21 Nisan 2010, Çarşamba
saat: 18:31


I've always believed that change is a good thing. It can take you out of your comfort zone and introduce you to new people, new places, and new experiences that you would never have known otherwise. I'm all for change, really I am, just not when that change removes me from my carefree lifestyle of afternoon classes, friends, parties, and little to no responsibilities.
Oh, yes, college is probably the best four years of my life -especially now, with only three short weeks left of it, I have no doubts about that. I do what I want, when I want, with whom I want. Sure, I've definitely had some stressful times, like when I pulled three all-nighters in a row so I could finish my 30-page final paper; but looking at the the grand scheme of things, it has been always awesome. Actually, awesome doesn't even begin to describe it. I'm not sure there’s even a word. It's been...well..awe-quite-a-lot.

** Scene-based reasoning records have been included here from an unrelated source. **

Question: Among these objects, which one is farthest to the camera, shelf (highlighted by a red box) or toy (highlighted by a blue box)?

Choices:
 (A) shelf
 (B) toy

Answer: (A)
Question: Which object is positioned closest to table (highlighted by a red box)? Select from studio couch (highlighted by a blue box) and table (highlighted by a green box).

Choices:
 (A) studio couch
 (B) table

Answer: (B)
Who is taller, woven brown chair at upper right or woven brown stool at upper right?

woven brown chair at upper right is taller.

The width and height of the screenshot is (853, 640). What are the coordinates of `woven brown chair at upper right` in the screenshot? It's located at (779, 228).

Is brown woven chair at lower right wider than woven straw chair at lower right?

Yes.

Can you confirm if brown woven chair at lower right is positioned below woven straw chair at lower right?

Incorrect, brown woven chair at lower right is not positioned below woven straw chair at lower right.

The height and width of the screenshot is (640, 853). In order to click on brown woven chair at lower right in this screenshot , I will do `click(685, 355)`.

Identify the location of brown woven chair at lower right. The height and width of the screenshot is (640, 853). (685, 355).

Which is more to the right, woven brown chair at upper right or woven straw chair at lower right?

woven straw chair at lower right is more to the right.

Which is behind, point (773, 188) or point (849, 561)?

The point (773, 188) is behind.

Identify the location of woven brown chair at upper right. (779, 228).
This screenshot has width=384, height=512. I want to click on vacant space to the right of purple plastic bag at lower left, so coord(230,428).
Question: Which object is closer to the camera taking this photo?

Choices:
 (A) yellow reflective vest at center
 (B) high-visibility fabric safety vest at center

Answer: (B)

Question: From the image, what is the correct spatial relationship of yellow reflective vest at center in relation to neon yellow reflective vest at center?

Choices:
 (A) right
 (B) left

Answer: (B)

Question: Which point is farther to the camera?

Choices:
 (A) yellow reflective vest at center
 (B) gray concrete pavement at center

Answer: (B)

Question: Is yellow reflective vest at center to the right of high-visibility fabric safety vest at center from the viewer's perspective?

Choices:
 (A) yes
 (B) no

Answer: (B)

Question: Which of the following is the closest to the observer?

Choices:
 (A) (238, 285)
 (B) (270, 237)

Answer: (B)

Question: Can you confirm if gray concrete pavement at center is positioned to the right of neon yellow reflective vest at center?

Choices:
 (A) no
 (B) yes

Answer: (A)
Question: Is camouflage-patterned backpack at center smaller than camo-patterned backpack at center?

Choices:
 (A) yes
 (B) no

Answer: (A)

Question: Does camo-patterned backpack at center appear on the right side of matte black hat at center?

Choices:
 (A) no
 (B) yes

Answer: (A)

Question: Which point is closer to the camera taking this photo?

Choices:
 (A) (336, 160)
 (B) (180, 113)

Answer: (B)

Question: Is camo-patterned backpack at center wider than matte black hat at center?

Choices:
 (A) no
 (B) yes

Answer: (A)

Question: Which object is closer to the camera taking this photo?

But like all good things, it’s all about to end. And the mere thought is enough to make me sick.
Still waiting for good news, this is the first time in my life that I don't have a plan. And I'm a to-do-list kind of girl. I usually need some sort of goal or purpose or I start to feel antsy. But I literally have no idea what I will be doing after graduation, and I am simply paralyzed with fear.
It doesn't help that most of my friends have been already accepted to grad schools (however craptacular they are!) and, with that, they have a sense of security that I don't have. They know where they will be in August. They know what is coming and what to expect. They know their future addresses and perhaps even their route to and from campus. All I know is that my address may not be a Florida one.
This is just too much for me to handle.